The only requirement for this to work is that 1) the same acme account be used, and 2) the attempts be less than 7 hours apart -- any more than that and the CAA checks will have to be redone anyway.
We are running the service so that we retry every 3 hours with a maximum of 3 retries before it halts itself and waits for human intervention as to not hit ratelimits, and we are using the same account every time, but were still seeing the issues.
I will see how far I can stretch our certificates to reduce the number of sans, but all common names share the same top-level domain sslX.ipaper.io, so it just puts us closer to rate limiting the more certificates we try.
I did not know that it only had to try the failed ones within 7 hours, also if it is a new order but with mostly same domains?
You can always use our rate limit adjustment form (linked from our rate limit documentation) to request adjustments to the "certificates per registered domain" rate limit. This should alleviate your concerns regarding having to renew too many certificates at a time.
Since you're shuffling subdomains between certificates at random, you could also consider getting a single wildcard certificate instead, reducing the number of validations you have to perform (and the number of CAA checks we have to do) from hundreds to just 1.

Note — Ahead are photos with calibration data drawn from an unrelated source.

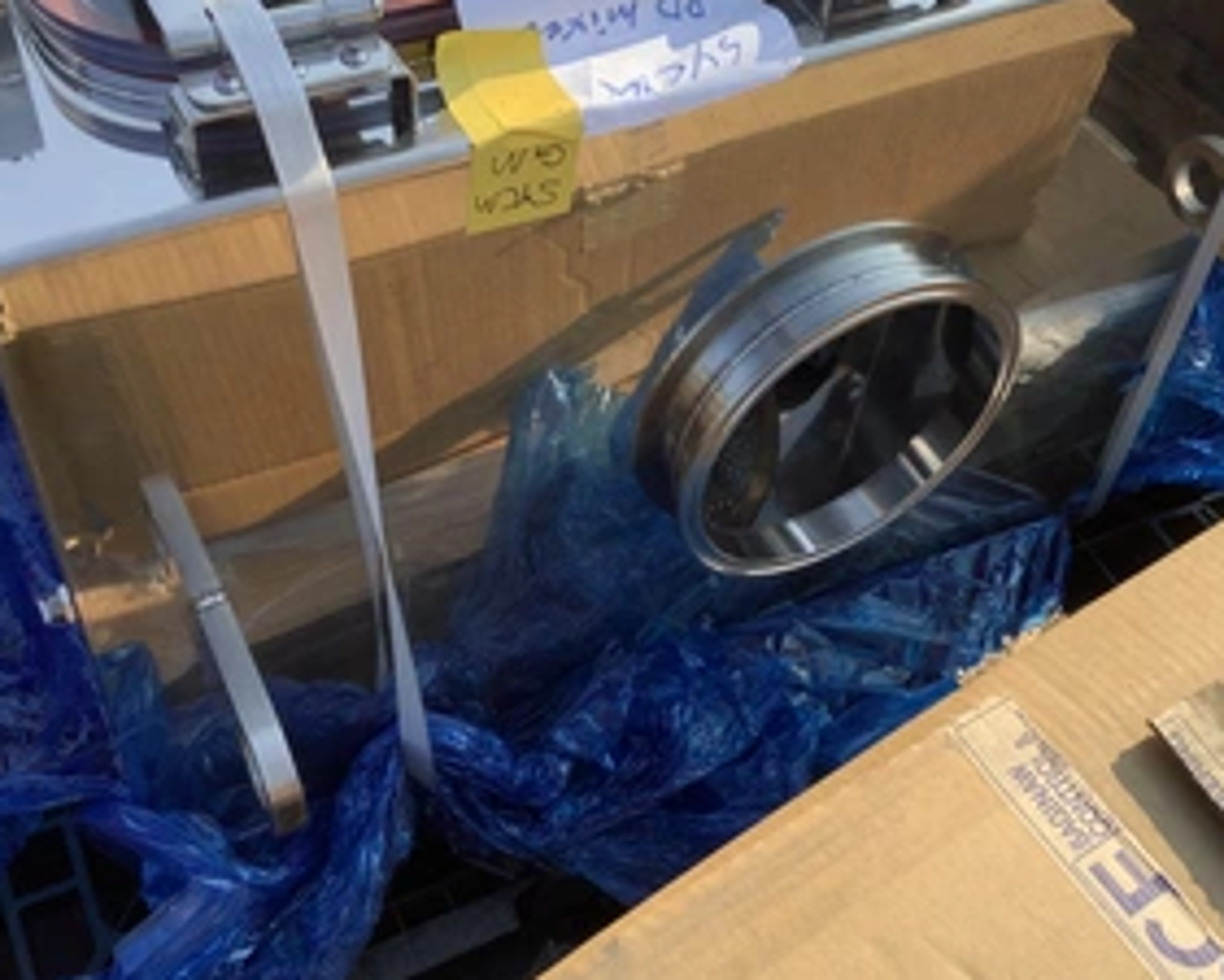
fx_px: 1558
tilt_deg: -48.6
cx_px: 758
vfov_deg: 34.9
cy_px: 422
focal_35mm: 43
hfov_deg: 42.6
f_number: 2.4
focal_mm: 3.3
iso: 25
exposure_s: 1/754
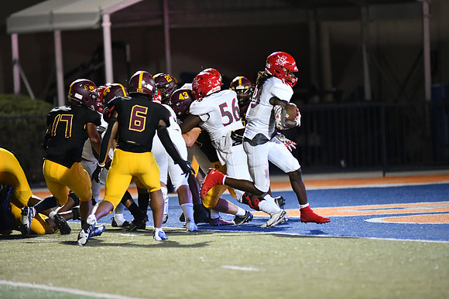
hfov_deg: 6.9
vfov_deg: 4.6
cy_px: 150
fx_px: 3742
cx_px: 224
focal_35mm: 300
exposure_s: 1/1000
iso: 6400
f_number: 2.8
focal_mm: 300
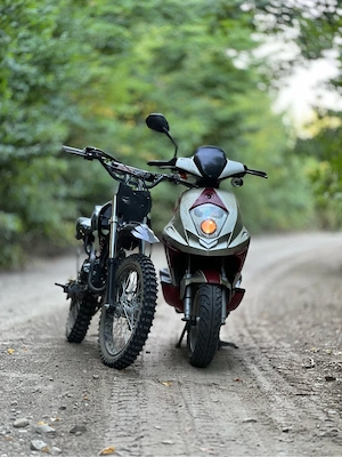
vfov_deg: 25.3
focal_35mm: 77
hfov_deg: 19.1
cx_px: 171
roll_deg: +2.0
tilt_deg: +1.5
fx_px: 1014
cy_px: 228
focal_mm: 9
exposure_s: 1/40
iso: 320
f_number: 2.8
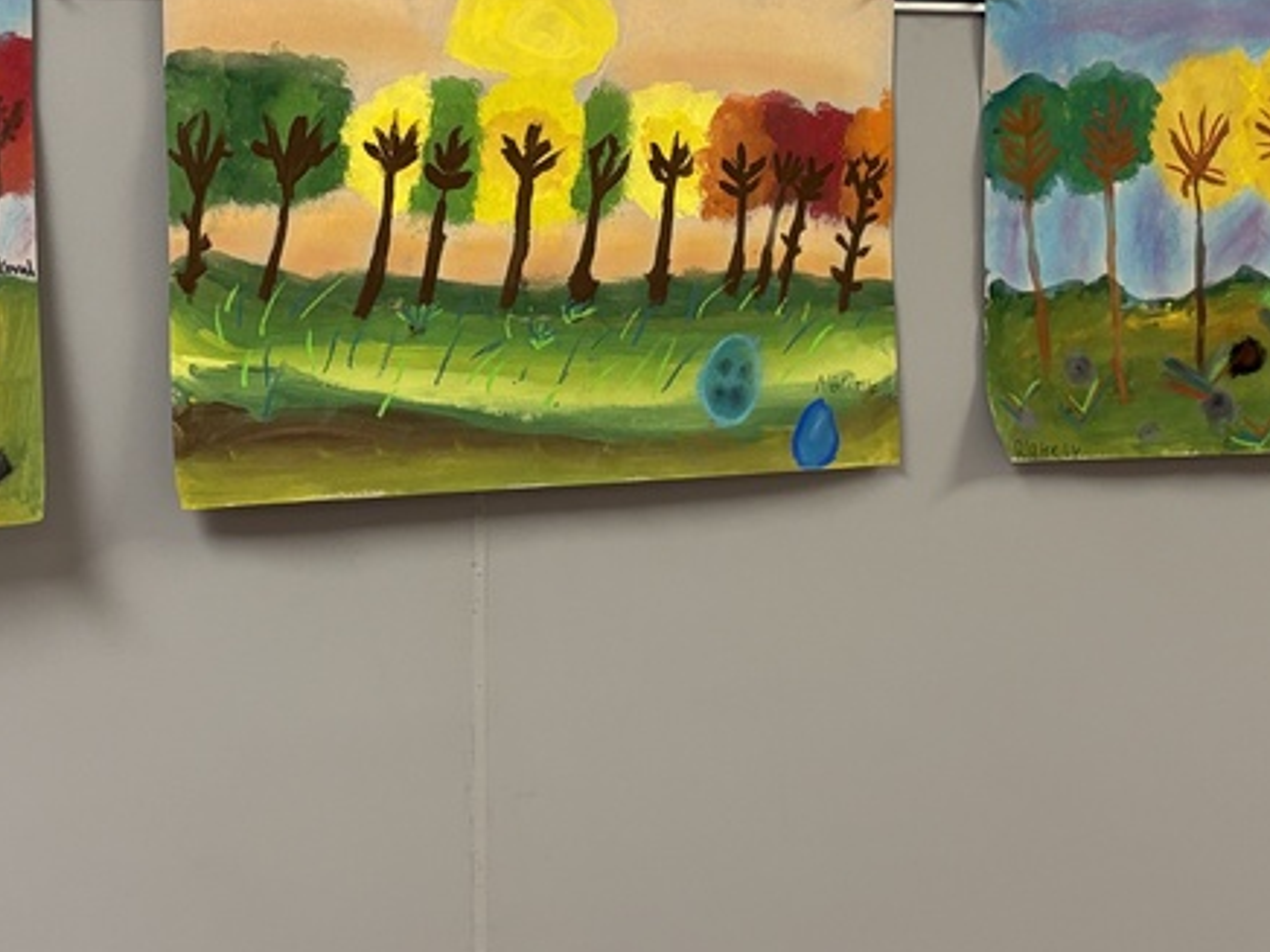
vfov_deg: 23.6
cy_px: 172
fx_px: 2238
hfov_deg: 31.7
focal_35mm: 61
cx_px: 568
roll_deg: +0.2
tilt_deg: +0.2
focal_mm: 5.96
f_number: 1.6
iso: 125
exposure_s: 1/60
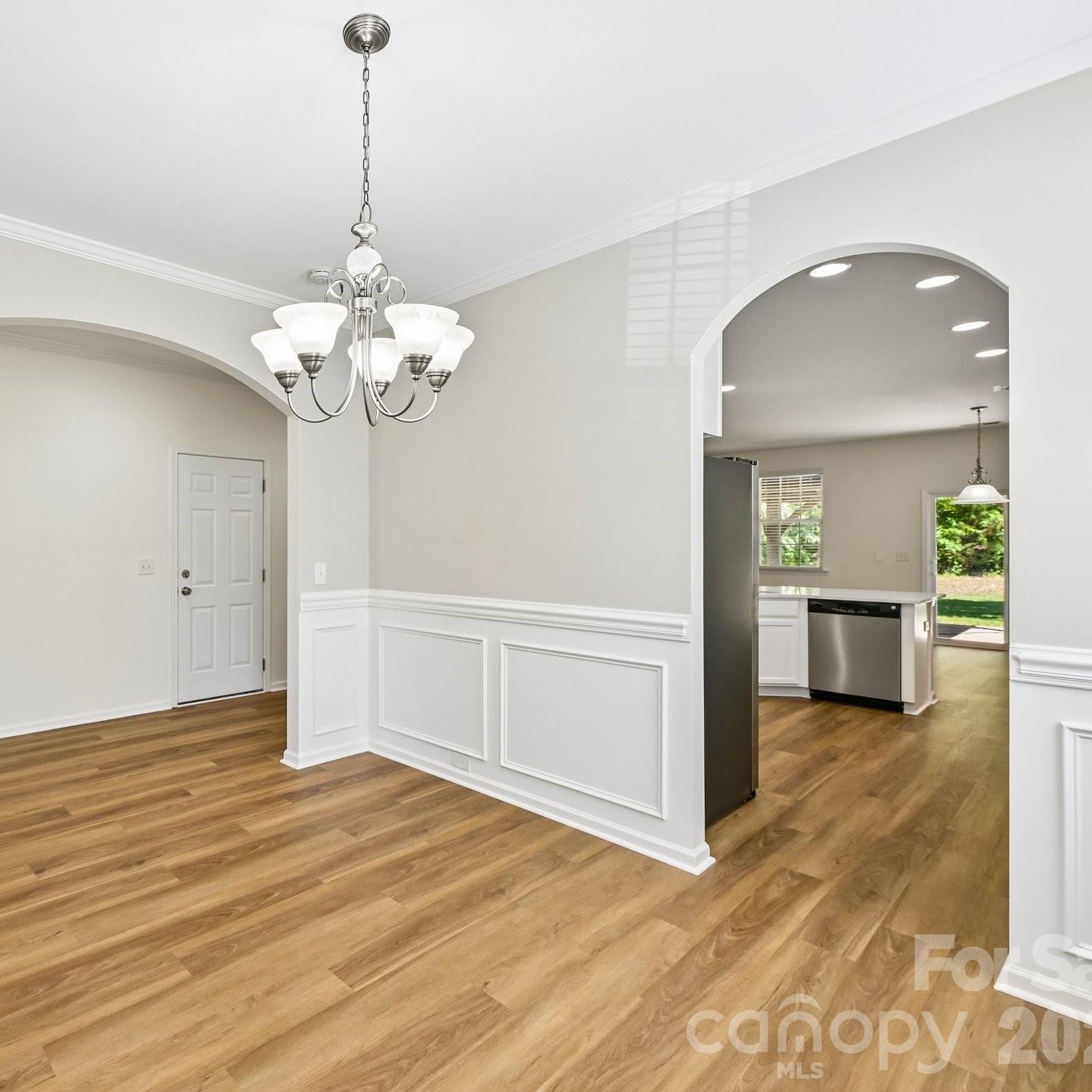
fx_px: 642
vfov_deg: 80.7
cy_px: 542
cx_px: 346
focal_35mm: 18
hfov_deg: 77.6
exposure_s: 1/15
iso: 125
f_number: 8
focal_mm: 14
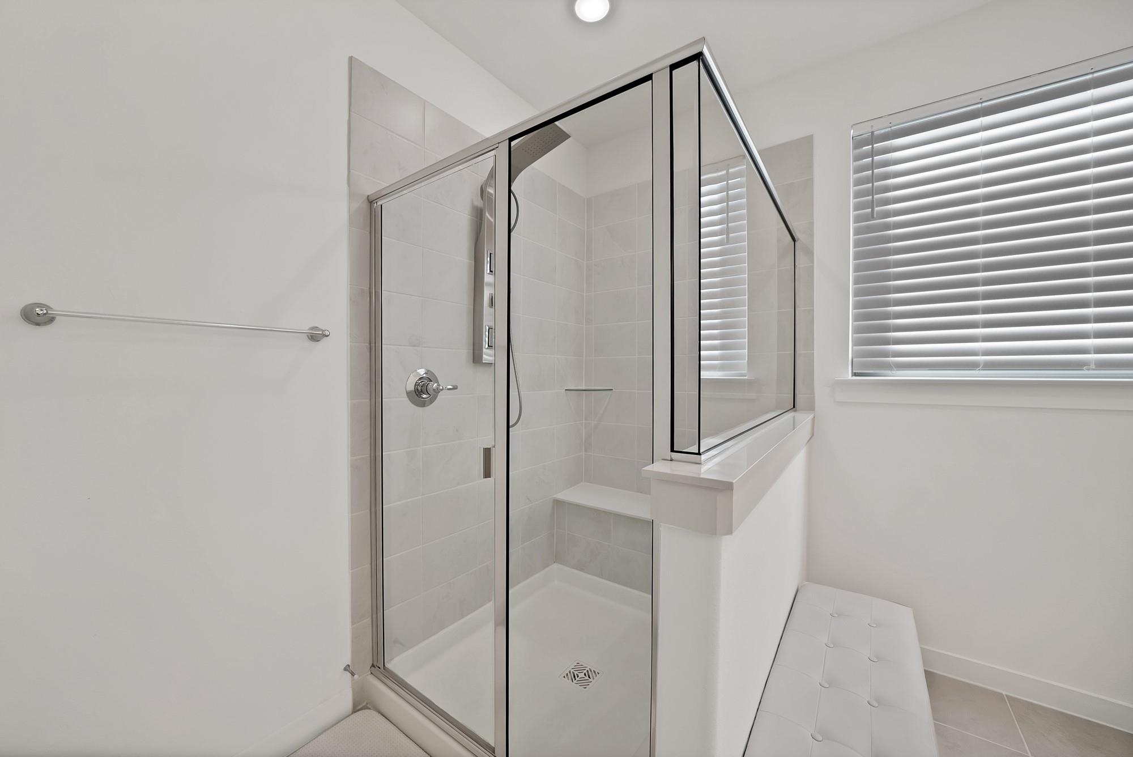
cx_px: 566
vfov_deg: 90.1
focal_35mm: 12
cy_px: 378
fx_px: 378
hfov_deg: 112.6
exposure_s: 1/20
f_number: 8
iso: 640
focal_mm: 12
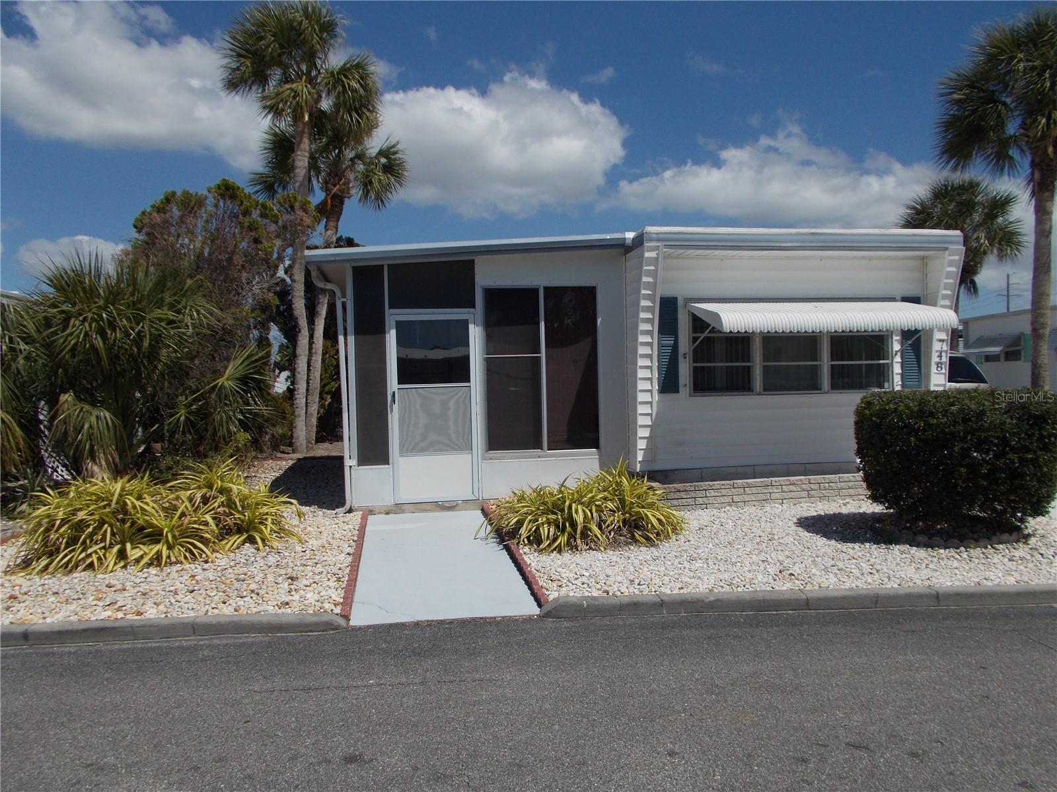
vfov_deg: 53.1
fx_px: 794
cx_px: 528
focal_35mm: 26
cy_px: 396
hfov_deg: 67.3
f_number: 8
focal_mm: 4.6
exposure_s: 1/400
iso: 80
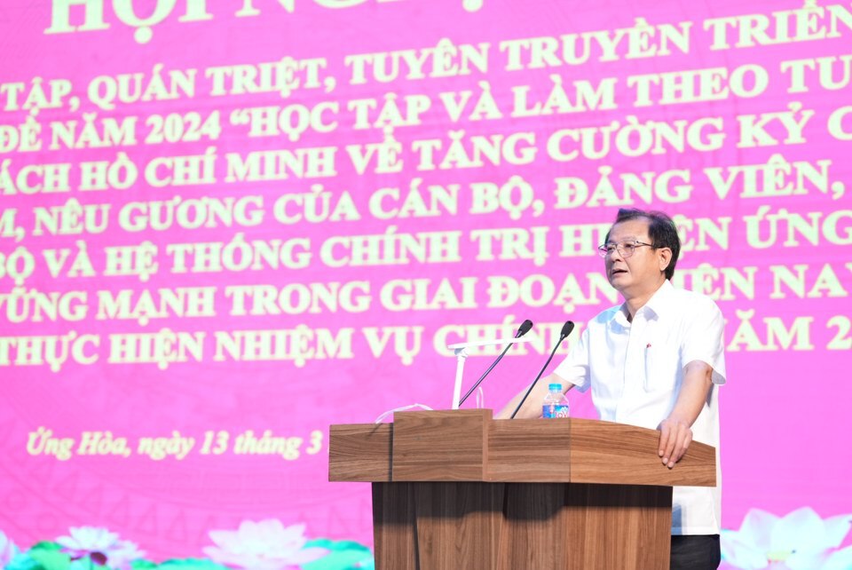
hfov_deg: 28.8
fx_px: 1658
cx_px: 426
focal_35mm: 70
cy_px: 285
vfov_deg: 19.5
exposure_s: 1/100
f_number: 2.8
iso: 800
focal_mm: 70
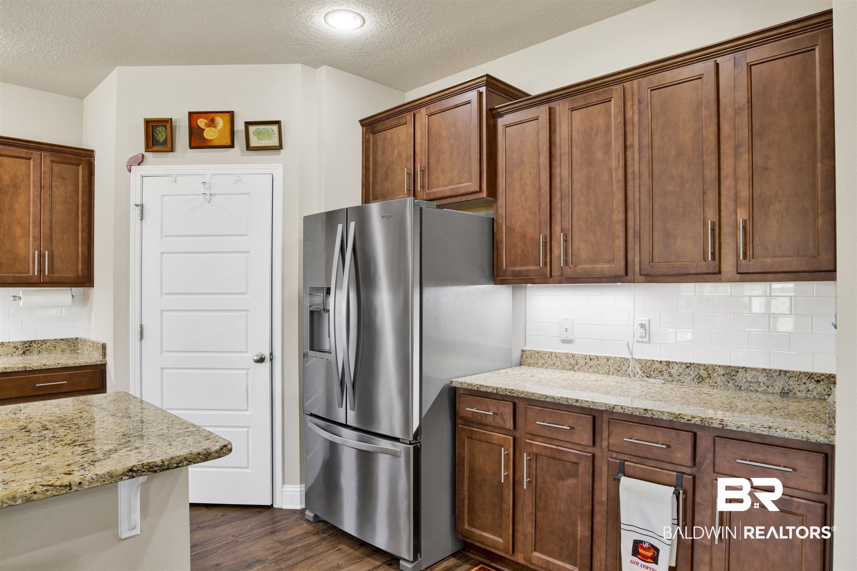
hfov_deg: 78.6
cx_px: 428
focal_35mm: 22
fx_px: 524
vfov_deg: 57.2
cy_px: 286
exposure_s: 1/3
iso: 200
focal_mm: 22
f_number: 11
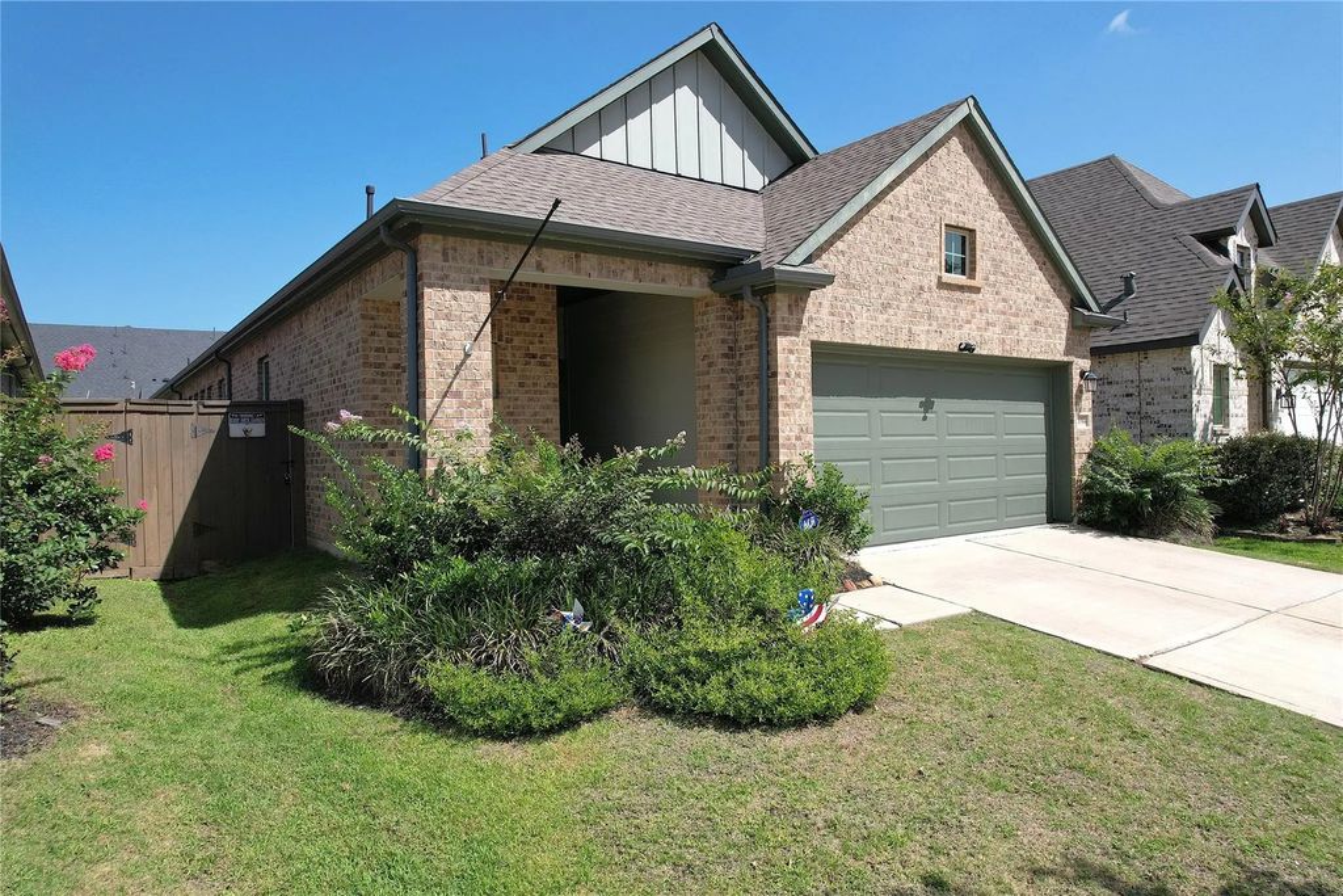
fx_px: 821
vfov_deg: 57.2
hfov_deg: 78.6
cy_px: 448
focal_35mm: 22
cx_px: 672
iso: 100
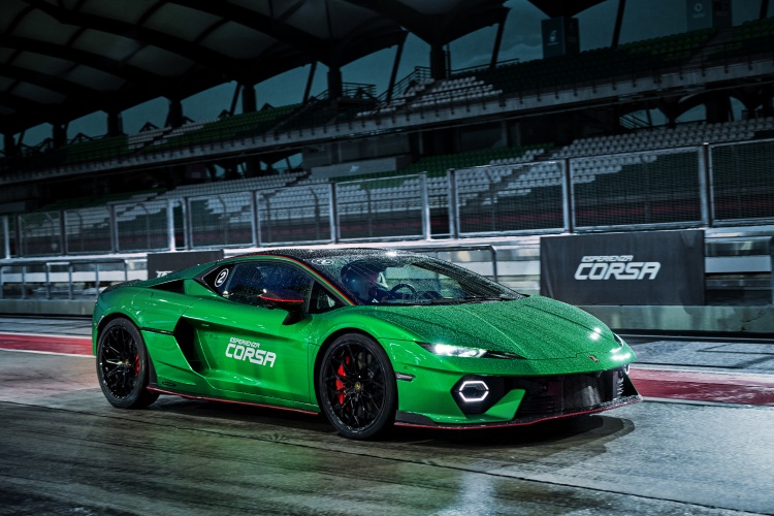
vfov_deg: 27.0
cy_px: 258
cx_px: 387
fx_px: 1075
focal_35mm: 50
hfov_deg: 39.6
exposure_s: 1/60
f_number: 4
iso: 1000
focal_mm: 50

Let's Encrypt re-uses completed domain control validations (also knows as Authorizations in the ACME protocol) for up to 30 days after they are completed -- in other words, successfully completing validation for a domain name means you won't have to re-do validation for that name for 30 days. (The Baseline Requirements allow up to 398 days, but we like to do better than that.)
Similarly, Let's Encrypt re-uses CAA determinations for up to 7 hours after they're retrieved -- in other words, if we see a CAA record that says we're allowed to issue for a given domain name, we will continue to trust that without re-checking for 7 hours. (The Baseline Requirements allow up to 8 hours, but we like to have a buffer.)